Die Kommentatoren sind sich bei der Bewertung des Ergebnisses der Nachwahl in Veszprém einig: Es handelt sich um einen Warnschuss für die Regierung und eine Ermutigung für die Opposition.

Im Leitartikel auf der Titelseite von Népszabadság heißt es, die Opposition habe dringend ein Signal benötigt, dass ihre Bemühungen nicht notwendigerweise ins Leere laufen. Mehr noch als der Entzug der parlamentarischen Fidesz-Zweidrittelmehrheit sei der Sieg des Oppositionskandidaten ein Beleg dafür, dass die Arbeit gegen die Regierung durchaus Sinn ergebe.
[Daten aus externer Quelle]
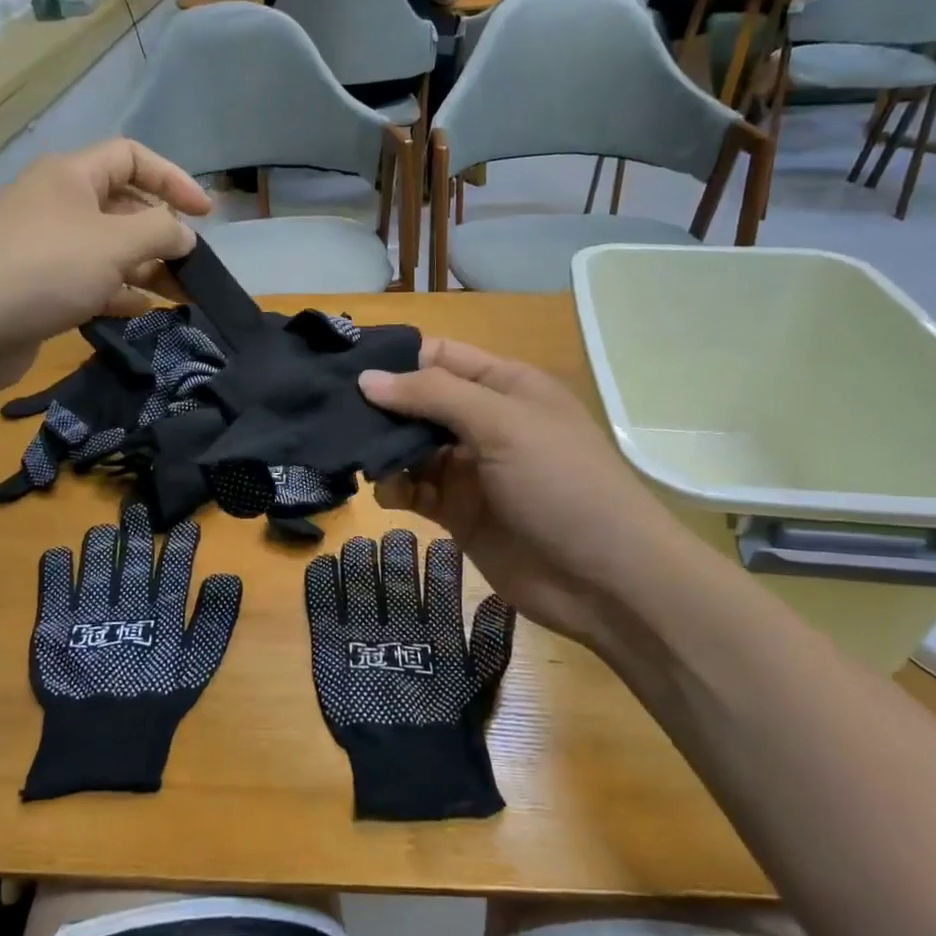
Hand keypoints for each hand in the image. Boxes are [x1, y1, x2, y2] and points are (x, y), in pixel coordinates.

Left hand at [0, 139, 209, 396]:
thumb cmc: (44, 270)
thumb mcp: (114, 244)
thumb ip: (160, 233)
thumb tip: (185, 236)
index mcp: (71, 177)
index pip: (132, 158)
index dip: (173, 180)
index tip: (206, 214)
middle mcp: (58, 204)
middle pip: (124, 207)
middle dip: (163, 234)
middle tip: (193, 266)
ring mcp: (47, 247)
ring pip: (110, 249)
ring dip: (147, 268)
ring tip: (180, 295)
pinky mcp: (40, 286)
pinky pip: (91, 281)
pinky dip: (119, 292)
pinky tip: (141, 310)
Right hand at [359, 339, 680, 653]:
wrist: (604, 579)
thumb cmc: (560, 483)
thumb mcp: (502, 424)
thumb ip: (434, 396)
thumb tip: (367, 380)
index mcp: (504, 387)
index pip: (440, 357)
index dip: (396, 359)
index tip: (344, 367)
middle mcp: (484, 422)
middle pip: (419, 403)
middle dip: (380, 408)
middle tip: (331, 414)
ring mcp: (471, 470)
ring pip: (411, 448)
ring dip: (383, 451)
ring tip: (354, 456)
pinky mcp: (458, 513)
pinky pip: (415, 490)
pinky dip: (396, 488)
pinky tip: (388, 493)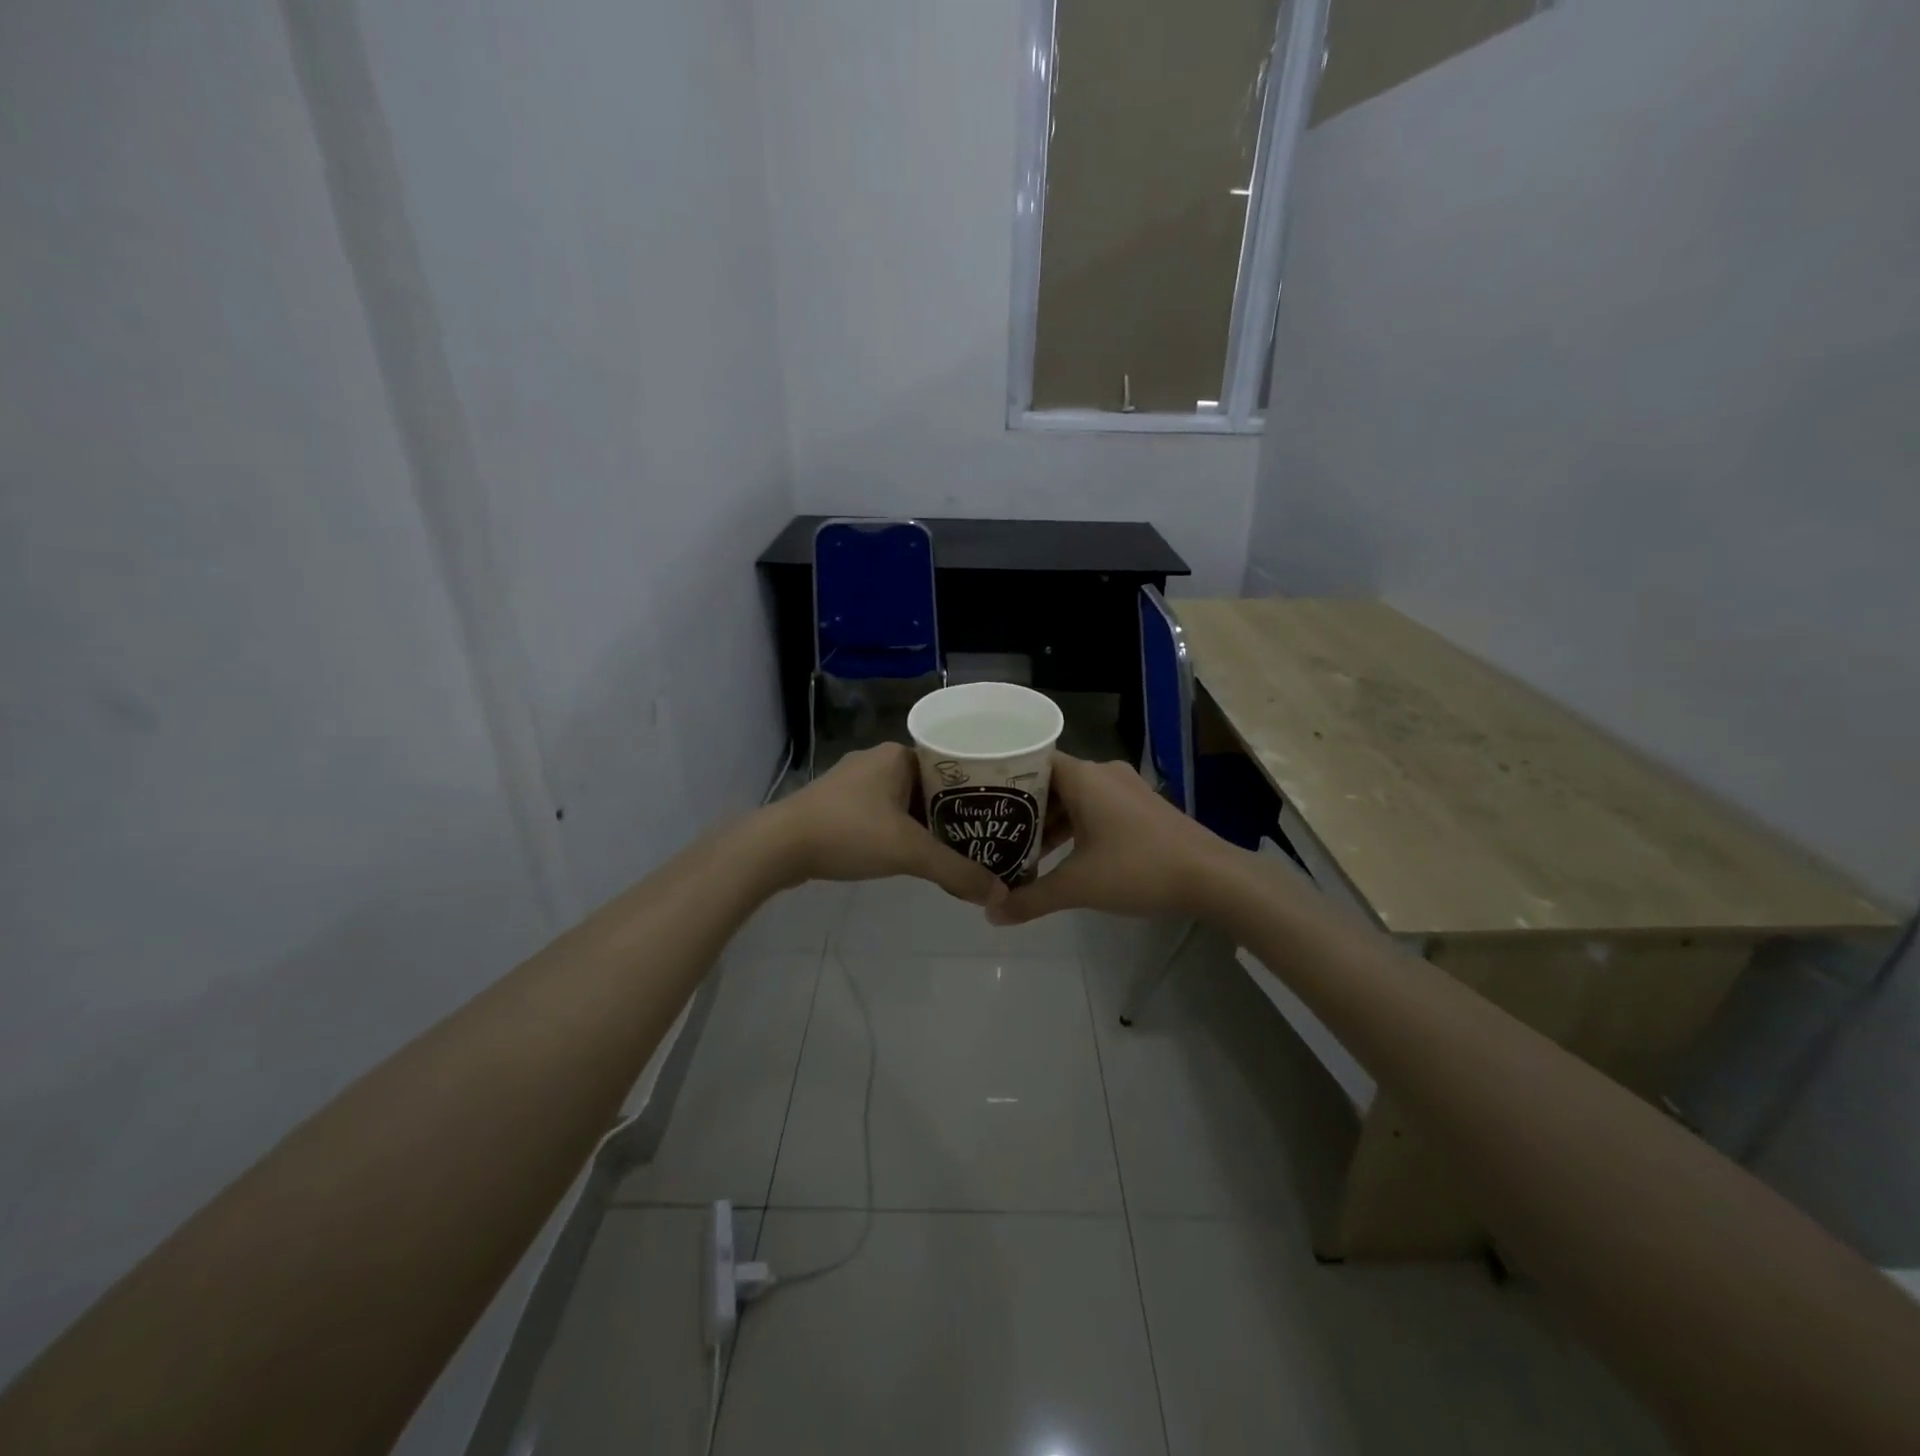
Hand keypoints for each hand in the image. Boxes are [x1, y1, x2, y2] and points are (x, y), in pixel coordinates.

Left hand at [766, 743, 1005, 907]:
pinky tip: (908, 853)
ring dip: (925, 824)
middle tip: (981, 837)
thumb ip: (956, 871)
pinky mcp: (837, 804)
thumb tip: (999, 893)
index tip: (996, 813)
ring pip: (904, 801)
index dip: (976, 789)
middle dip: (952, 812)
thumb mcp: (909, 852)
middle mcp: (877, 760)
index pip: (951, 764)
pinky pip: (881, 813)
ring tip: (953, 849)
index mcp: (897, 755)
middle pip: (929, 785)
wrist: (777, 847)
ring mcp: (853, 782)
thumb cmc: (848, 833)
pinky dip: (899, 830)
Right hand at [988, 753, 1233, 924]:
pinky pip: (1095, 807)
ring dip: (1050, 823)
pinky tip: (1061, 856)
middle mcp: (1102, 773)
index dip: (1002, 778)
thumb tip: (991, 914)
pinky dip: (1075, 827)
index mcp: (1083, 777)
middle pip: (1050, 782)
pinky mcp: (1140, 806)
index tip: (979, 798)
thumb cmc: (1137, 868)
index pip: (1030, 762)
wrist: (1211, 876)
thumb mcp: (1078, 886)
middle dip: (1023, 810)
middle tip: (992, 832)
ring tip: (1021, 851)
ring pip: (1074, 798)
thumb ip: (1031, 898)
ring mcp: (1124, 788)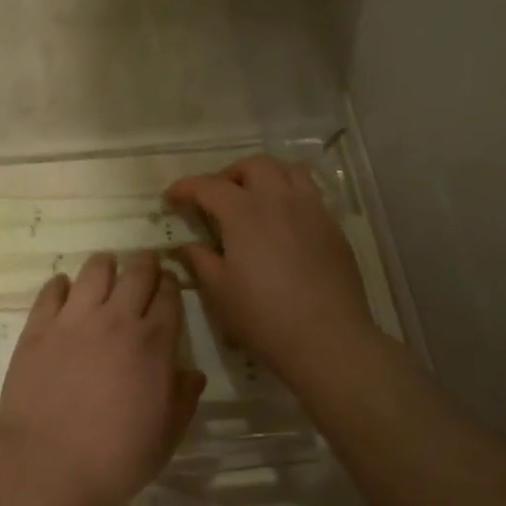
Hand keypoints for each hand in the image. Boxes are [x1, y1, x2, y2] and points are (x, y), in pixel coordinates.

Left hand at [0, 251, 205, 505]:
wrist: (46, 464)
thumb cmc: (114, 458)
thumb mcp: (165, 438)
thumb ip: (183, 400)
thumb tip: (193, 373)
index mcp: (154, 344)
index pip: (169, 296)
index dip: (172, 285)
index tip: (169, 284)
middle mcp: (117, 320)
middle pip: (137, 272)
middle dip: (145, 264)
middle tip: (144, 266)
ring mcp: (74, 319)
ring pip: (95, 270)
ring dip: (105, 265)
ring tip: (106, 270)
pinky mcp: (38, 326)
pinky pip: (52, 289)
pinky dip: (61, 284)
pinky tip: (64, 290)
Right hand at [166, 156, 379, 387]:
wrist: (328, 339)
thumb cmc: (264, 317)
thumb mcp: (220, 291)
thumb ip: (200, 260)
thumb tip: (188, 245)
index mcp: (244, 212)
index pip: (208, 186)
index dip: (186, 187)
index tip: (172, 197)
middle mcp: (279, 200)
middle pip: (253, 165)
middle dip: (229, 174)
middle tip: (216, 197)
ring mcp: (311, 210)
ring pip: (288, 170)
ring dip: (265, 176)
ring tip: (254, 199)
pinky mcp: (333, 227)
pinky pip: (310, 194)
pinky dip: (290, 195)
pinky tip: (283, 223)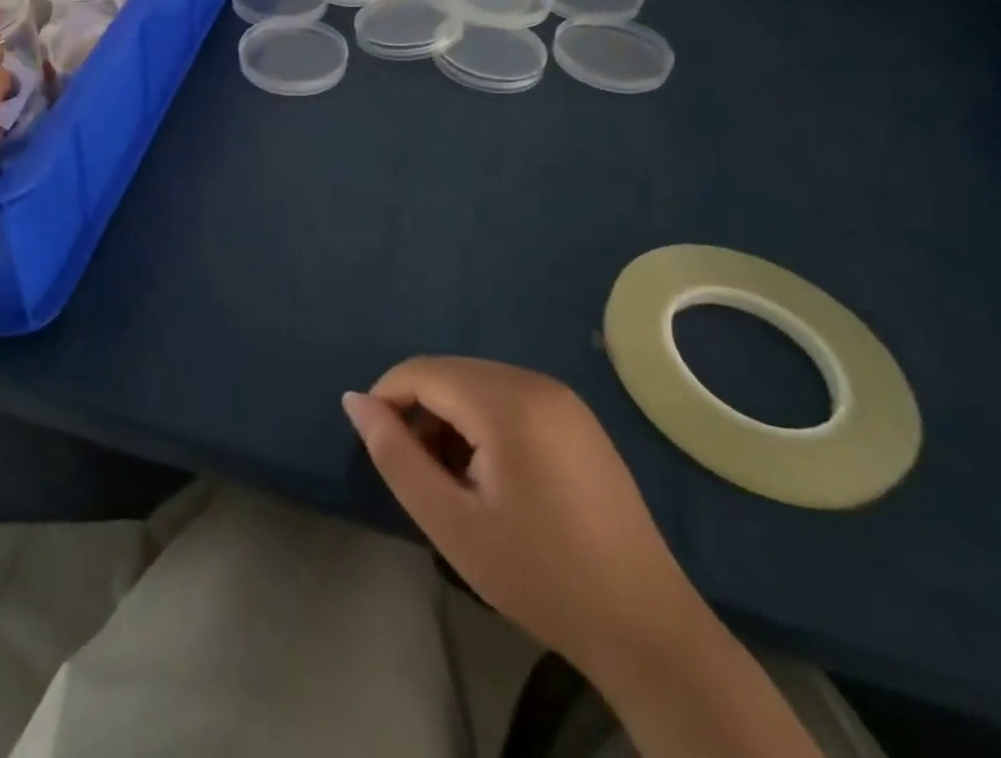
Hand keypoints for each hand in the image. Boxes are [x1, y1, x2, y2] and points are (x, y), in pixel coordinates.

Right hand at [343, 358, 702, 677]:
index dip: (387, 398)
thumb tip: (354, 400)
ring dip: (450, 418)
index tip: (374, 444)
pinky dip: (482, 423)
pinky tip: (489, 476)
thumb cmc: (540, 576)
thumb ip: (395, 455)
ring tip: (450, 480)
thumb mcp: (451, 523)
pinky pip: (510, 399)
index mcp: (508, 401)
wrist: (646, 628)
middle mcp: (536, 382)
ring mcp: (563, 399)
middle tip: (416, 472)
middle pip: (451, 374)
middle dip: (419, 411)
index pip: (423, 371)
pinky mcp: (578, 420)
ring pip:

Für den Chefredakteur von Népszava, Péter Németh, haben die Wähler in Veszprém mit ihrer Entscheidung gegen den Fidesz-Kandidaten den Niedergang von Ministerpräsident Orbán eingeleitet. Nach wie vor verfüge er über eine komfortable Mehrheit im Parlament, doch sei der Mythos der Unbesiegbarkeit seiner Partei durchbrochen. Was noch fehle, sei eine reife und regierungsfähige Opposition, stellt der linksorientierte Journalist fest.

In Magyar Nemzet rät deren stellvertretender Chefredakteur Szabolcs Szerető dem Ministerpräsidenten, er sollte die Niederlage in Veszprém als Denkzettel betrachten und seine Politik korrigieren. Das wäre um so ratsamer, da die Erosion des Fidesz-Wahlvolkes bereits ein beunruhigendes Ausmaß angenommen habe, notiert der regierungsfreundliche Autor.